**YOUR INSTRUCTIONS**:
In the post on the wavelet series, what reason is given for the series converging?

**PASSAGE TO READ**:
· · · ·

I want to evaluate the series
\begin{equation} S(\alpha,\omega)=\sum_{k=-\infty}^{\infty}\frac{|\Psi(2k\pi-\omega)|^2}{|2k\pi-\omega|^\alpha} \end{equation} where $0\le\omega<2\pi$, $0<\alpha<1$ and $\Psi(\omega)$ is the Fourier transform of the Daubechies wavelet.
From the basics of Daubechies wavelet, we know $\Psi(\omega)$ decays very fast thus the above series converges. But without a closed-form expression for $\Psi(\omega)$, this series is hard to evaluate numerically to a tolenrated precision, in my opinon. I guess by calculating the first $M$ terms of the series and using an asymptotics for the remaining would work, i.e.,
\begin{equation} S(\alpha,\lambda)=\sum_{k=-M}^{M}\frac{|\Psi(2k\pi-\omega)|^2}{|2k\pi-\omega|^\alpha} + 2\sum_{k=M+1}^{\infty}\frac{|\Psi(2k\pi-\omega)|^2}{|2k\pi-\omega|^\alpha} \end{equation}
but it requires an asymptotic for the second term of the right side of the equation, or more specifically, an asymptotic for $\Psi(\omega)$.
Is there an asymptotic for $\Psi(\omega)$, or is there a better way to evaluate the series?
Thank you for your answer

· · · ·

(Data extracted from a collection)
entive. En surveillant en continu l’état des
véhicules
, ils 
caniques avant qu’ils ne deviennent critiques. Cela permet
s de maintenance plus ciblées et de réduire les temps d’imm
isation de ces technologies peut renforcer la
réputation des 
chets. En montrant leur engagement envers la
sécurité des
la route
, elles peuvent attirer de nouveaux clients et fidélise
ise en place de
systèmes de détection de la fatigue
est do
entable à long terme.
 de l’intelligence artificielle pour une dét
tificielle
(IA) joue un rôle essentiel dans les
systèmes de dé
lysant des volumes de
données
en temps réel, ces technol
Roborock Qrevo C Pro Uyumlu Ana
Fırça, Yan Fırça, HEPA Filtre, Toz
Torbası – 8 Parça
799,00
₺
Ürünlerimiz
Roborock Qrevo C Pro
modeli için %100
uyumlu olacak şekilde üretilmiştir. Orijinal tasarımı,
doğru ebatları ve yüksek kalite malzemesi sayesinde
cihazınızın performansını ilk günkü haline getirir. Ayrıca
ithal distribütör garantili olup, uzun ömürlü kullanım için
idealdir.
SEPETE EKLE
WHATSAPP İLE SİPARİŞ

· · · ·

**ANSWER BOX**:
Ψ(ω), the Fourier transform of the Daubechies wavelet, decays very fast.